Sonaba lógico. Gerundio, artículo, sustantivo. Delante de él había una maleta, importante confirmación. No se había traicionado en nada.
Pero Enid acababa de hablar otra vez. Según el otorrino, Alfred padecía un leve problema de audición. Se quedó mirando a Enid con el ceño fruncido, sin entenderla.
—¡Es
jueves
!—dijo ella, levantando la voz—. ¡No salimos hasta el
sábado!
—El sábado —repitió él.
Luego, ella le echó una regañina y se retiraron por un momento los pájaros crepusculares.
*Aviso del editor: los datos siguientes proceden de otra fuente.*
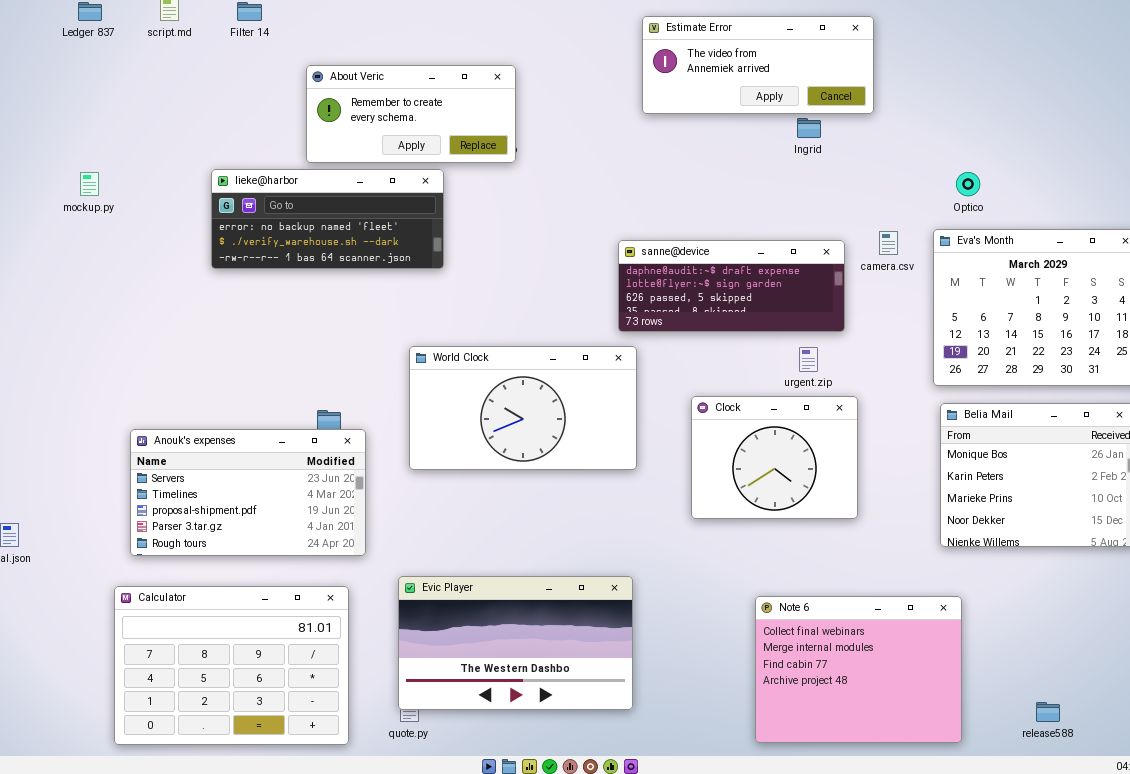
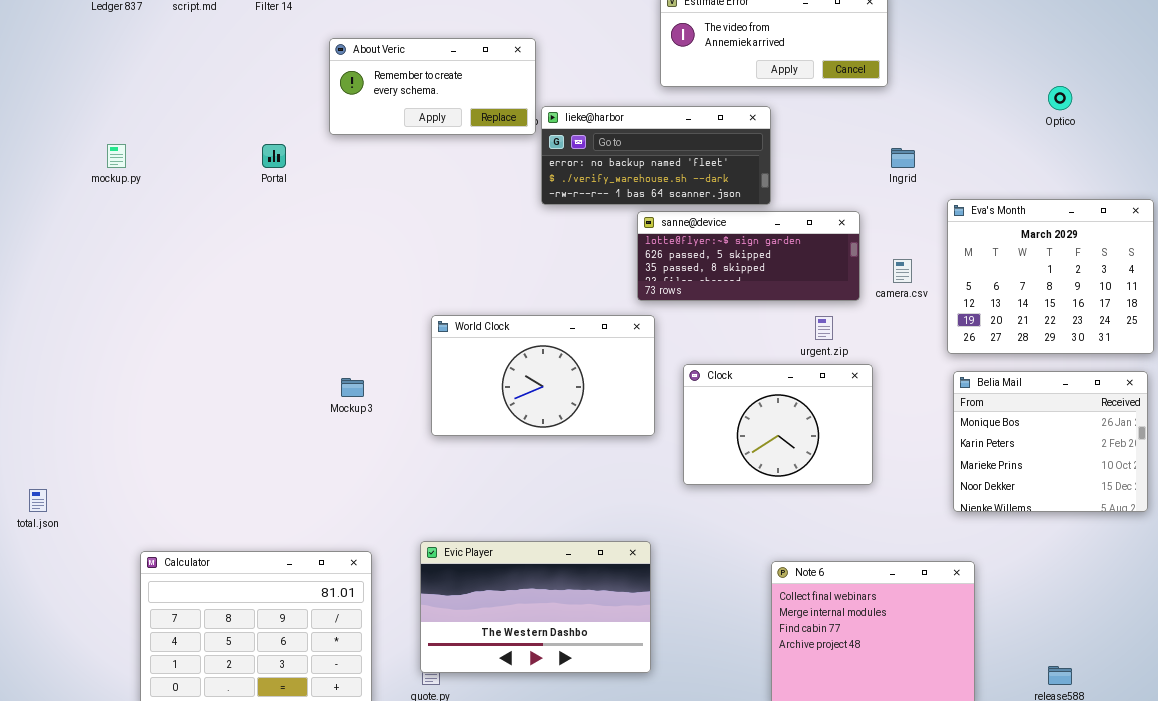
Ingrid: [797,118,821,138] -> [891,148,915,168], moved
lieke@harbor: [211,169,444,269] -> [541,106,771,205], moved
Optico: [956,172,980,196] -> [1048,86,1072,110], moved
camera.csv: [879,231,898,255] -> [893,259,912,283], moved
sanne@device: [618,240,845,332] -> [637,211,860,301], scrolled down 1 row
Clock: [691,396,858,519] -> [683,364,873,485], resized
Anouk's expenses: [130,429,366,556] -> none, closed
Fuera, sin embargo, el viento había logrado que el sol se desvaneciese, y empezaba a hacer muchísimo frío.
Avanzaban por la sala central con paso inseguro, Enid procurando no dañarse la cadera lesionada, Alfred remando en el aire con esas manos suyas de goznes sueltos y pateando la moqueta del aeropuerto con su pies mal controlados; ambos con bolsas de mano de las Nordic Pleasurelines y concentrados en la parte del suelo que tenían delante, midiendo la azarosa distancia de tres en tres pasos. Cualquiera que los hubiese visto apartar los ojos de los neoyorquinos de pelo oscuro que los adelantaban a toda prisa, cualquiera que se hubiera fijado por un momento en el sombrero de fieltro de Alfred, que asomaba a la misma altura que el maíz de Iowa en el Día del Trabajo, o en los pantalones de lana amarilla que cubrían la cadera dislocada de Enid, se habría percatado inmediatamente de que venían del Medio Oeste y de que estaban intimidados. Para Chip Lambert, que los esperaba al otro lado de los controles de seguridad, eran, sin embargo, un par de asesinos.